### Problem description
Wherever a line in the data holds the word "weighted", pull that line out.

### Data extract
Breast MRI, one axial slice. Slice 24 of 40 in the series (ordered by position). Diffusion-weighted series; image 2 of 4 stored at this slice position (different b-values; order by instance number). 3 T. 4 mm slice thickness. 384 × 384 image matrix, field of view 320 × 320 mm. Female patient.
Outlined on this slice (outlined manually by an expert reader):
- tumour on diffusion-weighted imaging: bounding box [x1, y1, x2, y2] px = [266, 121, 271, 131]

### Solved exercise
Breast MRI, one axial slice. Slice 24 of 40 in the series (ordered by position). Diffusion-weighted series; image 2 of 4 stored at this slice position (different b-values; order by instance number). 3 T. 4 mm slice thickness. 384 × 384 image matrix, field of view 320 × 320 mm. Female patient.
- tumour on diffusion-weighted imaging: bounding box [x1, y1, x2, y2] px = [266, 121, 271, 131]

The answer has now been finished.